As his eyes tracked up the ancient staircase to the second-floor hallway, he flashed on all those days—so long ago—when he had trod those stairs and that corridor. These memories were mixed with the more recent and, in some ways, more immediate memories of the dreams. . . .

—No, nightmares!

. . . he’d had about this place.

“Jesus Christ,” he repeated, shivering so wildly he had to hug himself to make sure he was real.

Reflections from the sunlit street behind him made it difficult for him to see very much in the school, but he could make out a dusty bar of sunlight, angling into the upstairs corridor from an opened classroom door on the left. The light looked almost solid, a sickly brownish-yellow like the sepia tones of an old photograph.

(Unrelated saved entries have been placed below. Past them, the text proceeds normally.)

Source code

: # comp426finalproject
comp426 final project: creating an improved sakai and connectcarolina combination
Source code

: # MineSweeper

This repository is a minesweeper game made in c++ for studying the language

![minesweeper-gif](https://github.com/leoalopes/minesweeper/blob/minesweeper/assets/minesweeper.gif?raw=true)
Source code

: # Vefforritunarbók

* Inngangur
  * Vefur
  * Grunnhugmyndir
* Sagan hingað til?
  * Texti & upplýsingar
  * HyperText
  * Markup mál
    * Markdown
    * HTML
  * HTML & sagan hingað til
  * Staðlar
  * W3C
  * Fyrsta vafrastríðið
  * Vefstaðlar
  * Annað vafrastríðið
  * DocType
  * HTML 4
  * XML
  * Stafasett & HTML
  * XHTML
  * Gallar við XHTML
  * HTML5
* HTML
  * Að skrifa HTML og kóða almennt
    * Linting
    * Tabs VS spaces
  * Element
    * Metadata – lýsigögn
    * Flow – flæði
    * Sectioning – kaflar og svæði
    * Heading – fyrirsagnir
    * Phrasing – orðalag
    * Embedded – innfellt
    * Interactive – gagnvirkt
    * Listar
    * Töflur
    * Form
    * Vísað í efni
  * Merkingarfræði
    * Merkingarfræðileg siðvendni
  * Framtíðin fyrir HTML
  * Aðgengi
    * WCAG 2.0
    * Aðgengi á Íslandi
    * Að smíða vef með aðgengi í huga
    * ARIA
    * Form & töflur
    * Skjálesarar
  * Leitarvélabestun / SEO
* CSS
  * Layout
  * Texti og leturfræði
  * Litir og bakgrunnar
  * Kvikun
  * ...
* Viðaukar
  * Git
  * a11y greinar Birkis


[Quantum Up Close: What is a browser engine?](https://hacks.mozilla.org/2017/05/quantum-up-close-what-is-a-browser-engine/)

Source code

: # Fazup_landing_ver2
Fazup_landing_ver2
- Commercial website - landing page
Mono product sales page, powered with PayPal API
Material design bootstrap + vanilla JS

That used to be Mrs. Doyle’s fifth-grade classroom
, Pete thought with a hollow twisting of nostalgia.

Gussie Doyle. . . . How long ago did she die?

His mind filled with a rush of memories about his fifth-grade teacher—of the time he thought he’d lost his lunch box and had started to cry in front of the whole class, only to find it buried beneath his papers inside his desk; of the time Phil Ricci, one of the school bullies, had beaten him up on the baseball field during recess, right there between second and third base, all because Pete hadn’t paid him back the dime he had borrowed for a pack of bubble gum a week ago; of the afternoon when Sally Phillips had heard the town fire horn signal a fire in her neighborhood and, worried that it might be
her
house, had started to cry so hard she peed her pants; of the time Ralph Haley had felt sick to his stomach and, not knowing what else to do, had lifted up his desktop and thrown up into it, all over his books and papers.